[SELECTED EXCERPT Boundary: Start]

As all members of the House are aware, MAID falls under the shared jurisdiction of the federal government, which has jurisdiction over criminal law, and of provincial governments, which are responsible for the provision of health care. However, with the exception of federally regulated sectors, employment-related matters generally fall within the responsibility of the provinces and territories. As such, employment concerns may be more appropriately addressed by the regulation of employers at the provincial and territorial level. Irrespective of jurisdictional issues, I also wonder whether criminal law is the right tool to use to address employment issues.

I am also mindful that, even though the preamble of Bill C-230 suggests that it seeks to respond to circumstances in which practitioners are required to make effective referrals for MAID, the bill would not address that issue because the professional orders that establish those policies would not be captured by the proposed employment sanctions offence.

We must remember that the MAID legislation simply permits the provision of MAID. It does not compel anyone to provide it, whether directly or indirectly. In fact, it contains a provision explicitly clarifying that “nothing in this section compels an individual to provide or assist in providing medical assistance in dying.” This can be found in subsection 241.2(9).

I am not aware of any evidence that suggests that health care professionals are being coerced or intimidated to provide MAID. I wholeheartedly believe that the criminal law already offers protection to anyone who may be coerced to participate in MAID. I would also like to remind members that the criminal law should be used sparingly.

I would also like to note that the proposed offences would offer protection only to health care professionals who object to taking part in the provision of MAID. They would not apply in circumstances where a health care professional may wish to provide MAID but is coerced or intimidated to abstain from providing it. I have to question why we would resort to creating a new criminal offence to protect one health care professional's freedom of conscience but not another's.

Canadians have varied opinions on MAID, depending on their personal circumstances, beliefs and experiences. Despite these diverse views, public opinion research consistently demonstrates strong support for MAID. Our MAID laws recognize the importance of permitting access to MAID as a means of relieving intolerable suffering for competent adults. The laws recognize that those who wish to access MAID should be able to do so, and available statistics show that many Canadians choose to receive MAID.

Since the first legislation in 2016 up until the most recent data released by Health Canada covering 2020, there have been 21,589 medically assisted deaths in Canada. The vast majority of persons who have received MAID had cancer as their main underlying condition, followed by persons who had cardiovascular conditions, chronic respiratory conditions and neurological conditions. This trend is consistent with the leading causes of death in Canada, which list cancer and heart disease as the number one and number two causes of death, respectively. These can be found in the Second Annual Report on Medical Assistance in Dying in Canada 2020.

MAID is a complex and deeply personal issue that engages fundamental rights and interests, both for persons contemplating MAID and for the health care professionals who choose or choose not to participate in the provision of MAID. MAID is anything but straightforward, and we must continue to work together to find appropriate and effective solutions to balance the rights of persons to access MAID with the rights of health care professionals to provide quality care and service in accordance with their conscience. I appreciate the spirit of this bill, but I continue to have real concerns that it would appear to be an improper use of the Criminal Code. I must therefore oppose it.

Protection of Freedom of Conscience ActPrivate Members' Business

11:35 a.m.

Bloc

Luc Thériault Bloc Montcalm, QC

Madam Speaker, the bill we are debating today has to do with protecting the freedom of conscience of health care professionals and practitioners when it comes to medical assistance in dying.

[SELECTED EXCERPT Boundary: End]

WORK TO BE COMPLETED » Repeat the debate excerpt on medical assistance in dying from "Madam Speaker, the" to "to medical assistance in dying.". The lines have nothing to do with the debate excerpt on medical assistance in dying.

[RAW DATA Boundary: Start]

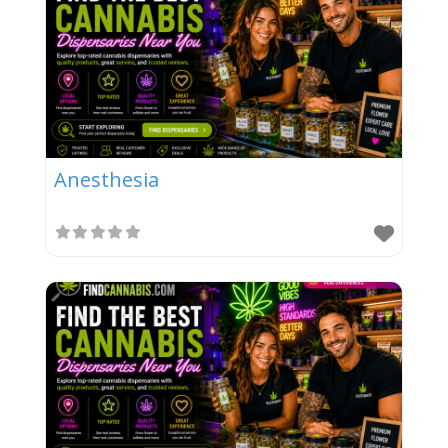
Anesthesia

[RAW DATA Boundary: End]

RESPONSE BOX »
Madam Speaker, the bill we are debating today has to do with protecting the freedom of conscience of health care professionals and practitioners when it comes to medical assistance in dying.